Routers in Place of Managed Switches
To keep costs down, I will frequently use 'local' unmanaged switches that feed to higher level routers or managed switches. Allen Bradley Ethernet/IP is quite good about telling you how much bandwidth you have remaining in a multicasting environment so I use their tools to know when I have taxed the network excessively: the beauty of Ethernet/IP is its determinism.

So to answer your question about using a router to add the new management visibility nodes: yes, that will work with proper design. The two plants should exist in their own domains (IP address ranges) and the router would forward just those ports necessary for the management SCADA stations to operate. This would ensure the two plants do not affect each other's performance. But since you indicated you already have a perceptible problem with 'lag', you should probably consider the managed switch approach anyhow.

The Bottom Line
So this was all a long-winded way of saying that managed switches will get you where you need to be. However, they are not the only possible solution. To keep costs down, you could move the PLC's to separate unmanaged networks (with unique IP address domains) with their own unmanaged switches and use a router to connect everything back together: that approach just requires more intellectual challenge to accomplish.

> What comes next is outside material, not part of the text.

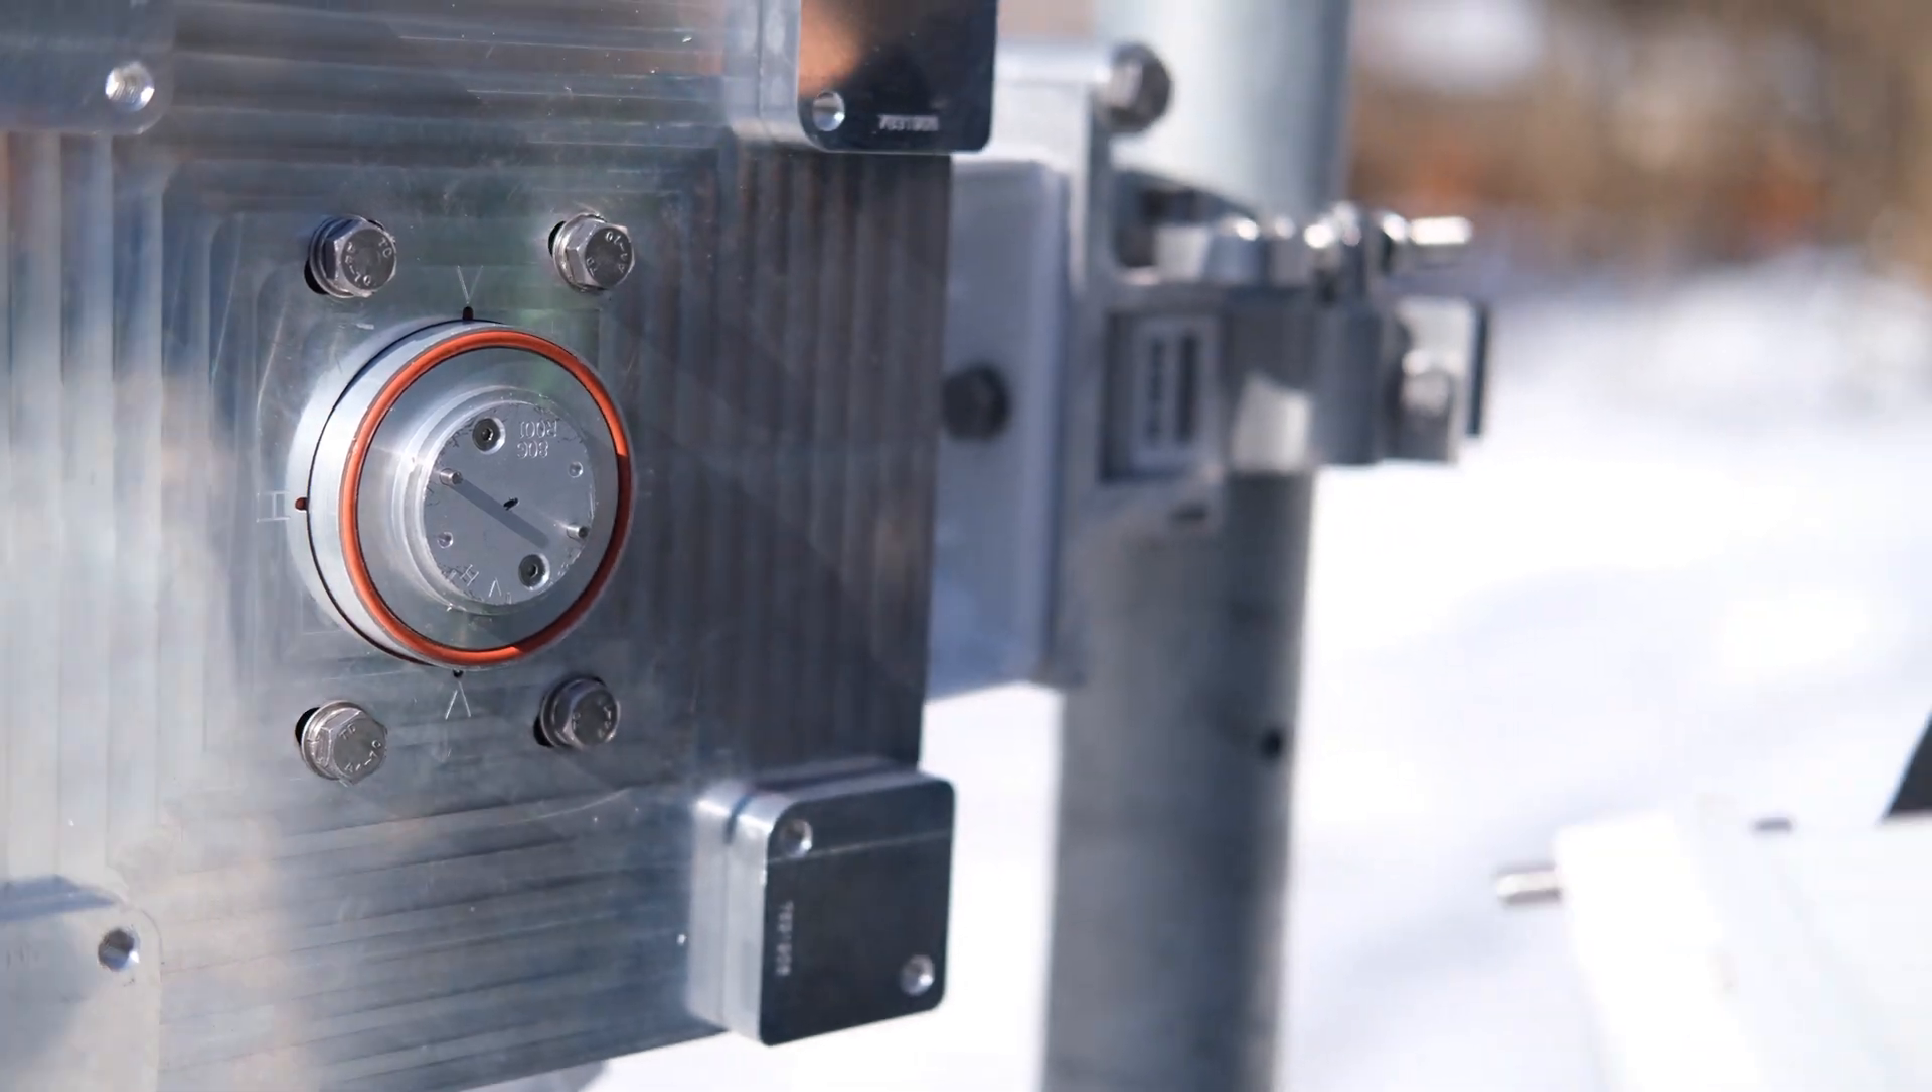So we've put the O -ring in and we'll then mount the radio.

Its my opinion that the IP address ranges used in your network should reflect the intercommunication needs. If PLC's do not need to intercommunicate, they should be in their own IP address domain and a router should be used to explicitly move traffic between the networks. This is essentially the model that makes the entire Internet work properly and just because we are building small networks (that always have a way of growing), we should not ignore the domain model that was designed to make everything work together.